WHAT THE EXERCISE ASKS —
Reproduce word for word everything in the items below, from the line containing "country: CO" down to the line containing "latitude: 41.8014", including both of those lines. Leave out the picture lines.

RECORDED DATA —
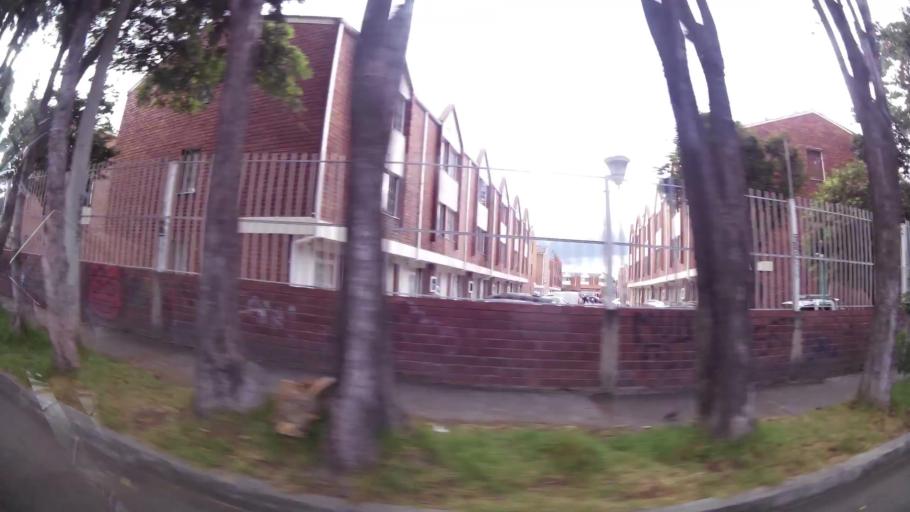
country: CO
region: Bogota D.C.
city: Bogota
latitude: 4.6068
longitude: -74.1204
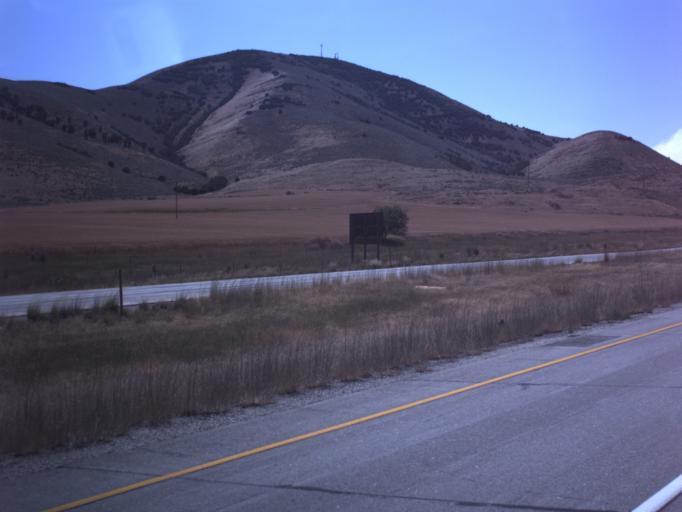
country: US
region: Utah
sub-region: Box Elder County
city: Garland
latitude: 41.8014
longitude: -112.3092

* * *

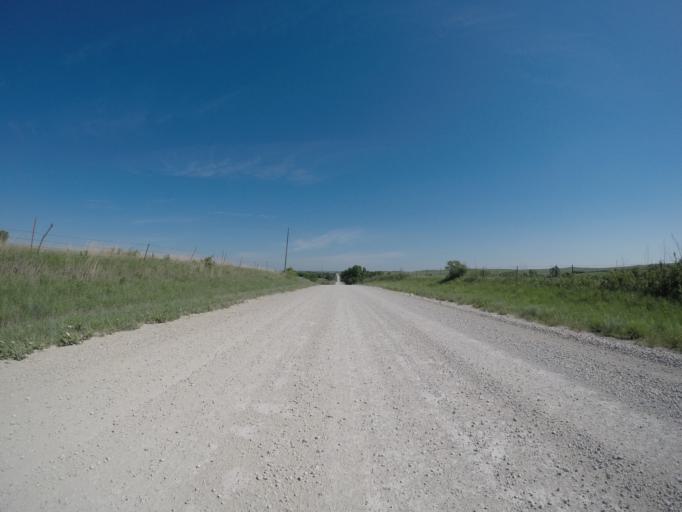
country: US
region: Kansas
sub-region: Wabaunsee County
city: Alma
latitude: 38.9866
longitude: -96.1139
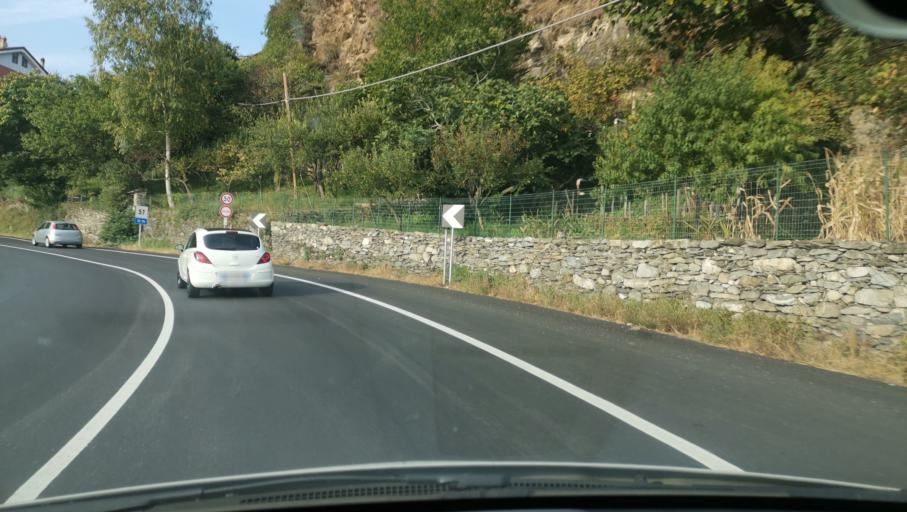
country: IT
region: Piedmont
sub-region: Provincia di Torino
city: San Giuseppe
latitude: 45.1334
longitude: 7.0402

* * *

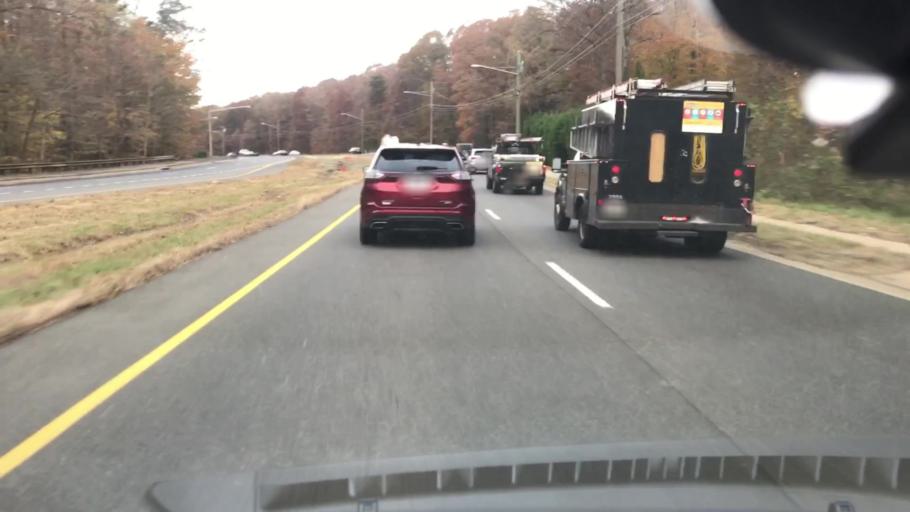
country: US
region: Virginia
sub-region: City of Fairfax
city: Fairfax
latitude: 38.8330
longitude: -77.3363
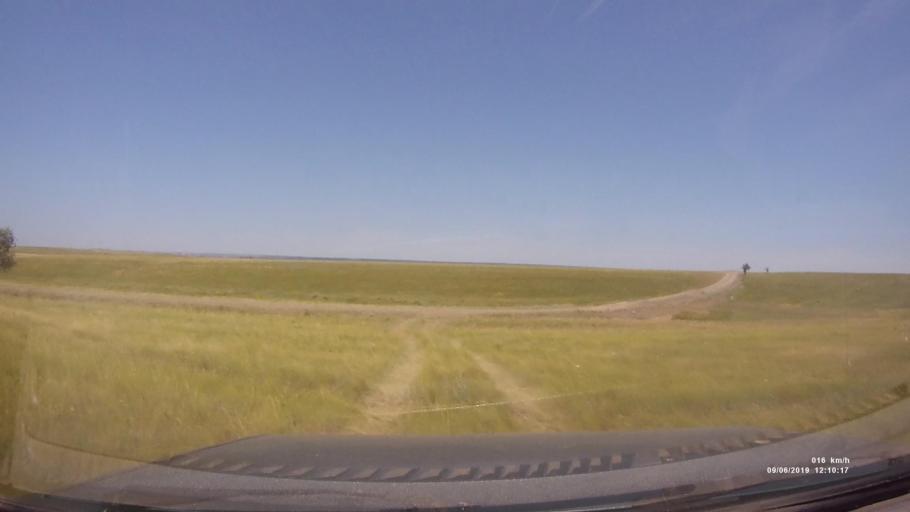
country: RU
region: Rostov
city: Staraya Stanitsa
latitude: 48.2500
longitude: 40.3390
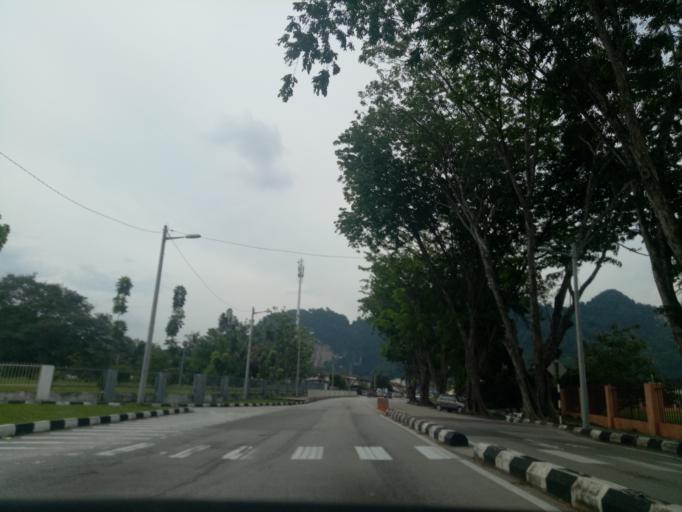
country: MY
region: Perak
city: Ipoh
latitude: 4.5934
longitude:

TASK RESPONSE —
country: CO
region: Bogota D.C.
city: Bogota
latitude: 4.6068
longitude: -74.1204
country: US
region: Utah
sub-region: Box Elder County
city: Garland
latitude: 41.8014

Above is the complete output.